One late-breaking abstract that built upon previously released data examined the effect of long-term use up to 52 weeks of dupilumab on histologic, symptomatic and endoscopic aspects of EoE in PPI-refractory patients. This new analysis focused on Part C of the study, in which eligible patients who completed Part B for 24 weeks entered Part C and received dupilumab 300 mg dosed weekly for 28 weeks. Patients were categorized based on prior STC use and response to STC at the screening visit, and the findings showed that dupilumab was efficacious regardless of STC use. Patients treated with dupilumab showed sustained improvements in histologic, symptomatic and endoscopic aspects of EoE up to 52 weeks, regardless of prior STC use or inadequate response, intolerance or contraindication to STCs.

In addition, findings from a pre-specified analysis to assess the efficacy of dupilumab vs. placebo at 24 weeks in patients from Parts A and B of LIBERTY-EoE-TREET with and without prior history of esophageal dilation were presented. The analysis showed that dupilumab improved outcomes vs. placebo regardless of prior esophageal dilation status. So even the severe patients that had dilations before had good response to treatment with dupilumab.

Healio: How can these findings help doctors improve care?

Bredenoord: The data shows that dupilumab works well for all types of PPI-refractory EoE patients. That’s important information for doctors.

Healio: What is the next step in this research?

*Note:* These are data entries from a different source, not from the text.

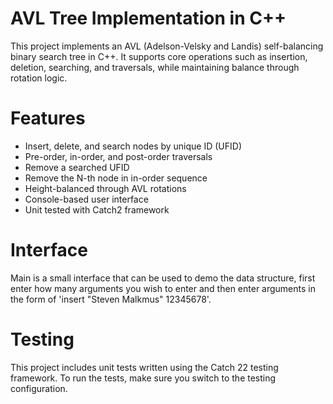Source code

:# AVL Tree Implementation in C++

This project implements an AVL (Adelson-Velsky and Landis) self-balancing binary search tree in C++. It supports core operations such as insertion, deletion, searching, and traversals, while maintaining balance through rotation logic.

# Features

- Insert, delete, and search nodes by unique ID (UFID)
- Pre-order, in-order, and post-order traversals
- Remove a searched UFID
- Remove the N-th node in in-order sequence
- Height-balanced through AVL rotations
- Console-based user interface
- Unit tested with Catch2 framework

# Interface
Main is a small interface that can be used to demo the data structure, first enter how many arguments you wish to enter and then enter arguments in the form of 'insert "Steven Malkmus" 12345678'.

# Testing

This project includes unit tests written using the Catch 22 testing framework. To run the tests, make sure you switch to the testing configuration. 
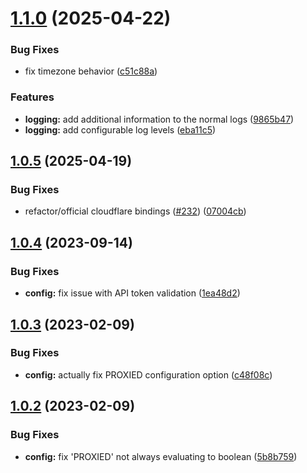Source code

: # [1.1.0](https://github.com/Pragma8123/cloudflare-ddns-ts/compare/v1.0.5...v1.1.0) (2025-04-22)


### Bug Fixes

* fix timezone behavior ([c51c88a](https://github.com/Pragma8123/cloudflare-ddns-ts/commit/c51c88ac350fa2d9e40faf0dceb740552d4641e2))


### Features

* **logging:** add additional information to the normal logs ([9865b47](https://github.com/Pragma8123/cloudflare-ddns-ts/commit/9865b476a49d69283fdd42cef0e29bd6a12e443e))
* **logging:** add configurable log levels ([eba11c5](https://github.com/Pragma8123/cloudflare-ddns-ts/commit/eba11c52f684cef5bd1e46fd65e8a3471babb3f7))

## [1.0.5](https://github.com/Pragma8123/cloudflare-ddns-ts/compare/v1.0.4...v1.0.5) (2025-04-19)


### Bug Fixes

* refactor/official cloudflare bindings ([#232](https://github.com/Pragma8123/cloudflare-ddns-ts/issues/232)) ([07004cb](https://github.com/Pragma8123/cloudflare-ddns-ts/commit/07004cb24548edf445b7548b811a0796cc10c606))

## [1.0.4](https://github.com/Pragma8123/cloudflare-ddns-ts/compare/v1.0.3...v1.0.4) (2023-09-14)


### Bug Fixes

* **config:** fix issue with API token validation ([1ea48d2](https://github.com/Pragma8123/cloudflare-ddns-ts/commit/1ea48d207b1b53ea5e719b7100dbadc5730dfffb))

## [1.0.3](https://github.com/Pragma8123/cloudflare-ddns-ts/compare/v1.0.2...v1.0.3) (2023-02-09)


### Bug Fixes

* **config:** actually fix PROXIED configuration option ([c48f08c](https://github.com/Pragma8123/cloudflare-ddns-ts/commit/c48f08c4d00be47594b326193c43b3f8745e86ee))

## [1.0.2](https://github.com/Pragma8123/cloudflare-ddns-ts/compare/v1.0.1...v1.0.2) (2023-02-09)


### Bug Fixes

* **config:** fix 'PROXIED' not always evaluating to boolean ([5b8b759](https://github.com/Pragma8123/cloudflare-ddns-ts/commit/5b8b7593b966a8af33f2c8a21666030d6e8ce9f6))
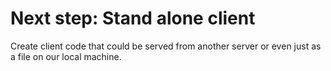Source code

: # Next step: Stand alone client


Create client code that could be served from another server
or even just as a file on our local machine.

Bredenoord: We are committed to continued evaluation of dupilumab in the EoE patient population, including in young children aged 1 to 11 years through a pivotal trial. Currently, there are no approved treatments for EoE in children aged younger than 12 years. Like adults and children aged 12 years and older, EoE can impact a younger child’s ability to eat, which is critical in early childhood when healthy weight gain is vital to long-term health and development. The ongoing three-part phase 3 EoE KIDS trial is evaluating the efficacy, safety and tolerability of dupilumab vs. placebo in pediatric patients aged 1 to 11 years with active EoE up to 16 weeks. Findings were reported at Digestive Disease Week from Part A of the study, which met its primary endpoint of histologic disease remission at 16 weeks with dupilumab.